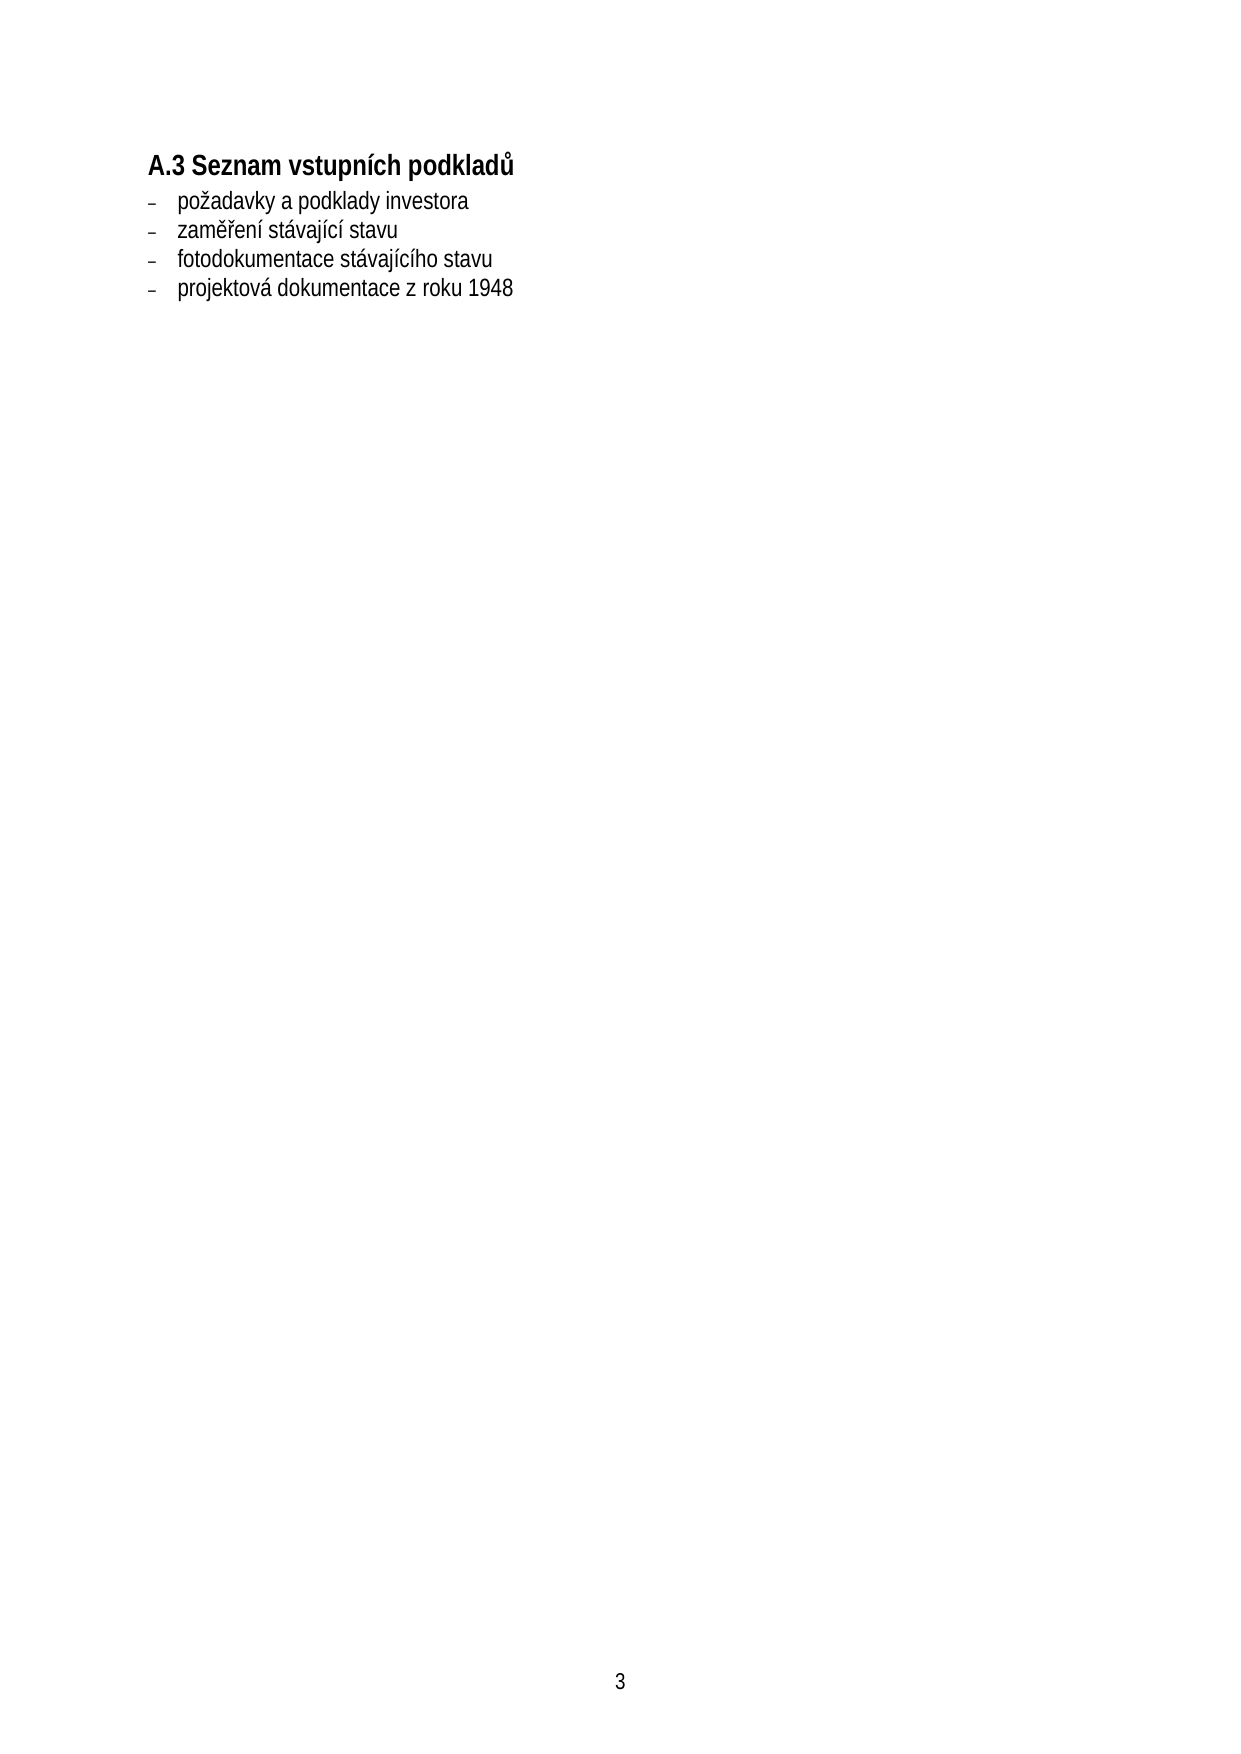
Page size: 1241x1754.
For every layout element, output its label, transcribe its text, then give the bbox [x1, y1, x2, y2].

text A.3 Seznam vstupních podkladů [148, 148, 1093, 181]
list projektová dokumentace z roku 1948 [148, 273, 1093, 301]
list zaměření stávající stavu [148, 215, 1093, 244]
list požadavky a podklady investora [148, 186, 1093, 215]
list fotodokumentace stávajícího stavu [148, 244, 1093, 273]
......
ABOUT THIS EXERCISE →
Copy the data precisely. Skip every picture.

TASK RESULT →
Page size: 1241x1754.
For every layout element, output its label, transcribe its text, then give the bbox [x1, y1, x2, y2].

text A.3 Seznam vstupních podkladů [148, 148, 1093, 181]
list projektová dokumentace z roku 1948 [148, 273, 1093, 301]
list zaměření stávající stavu [148, 215, 1093, 244]
list požadavky a podklady investora [148, 186, 1093, 215]
list fotodokumentace stávajícího stavu [148, 244, 1093, 273]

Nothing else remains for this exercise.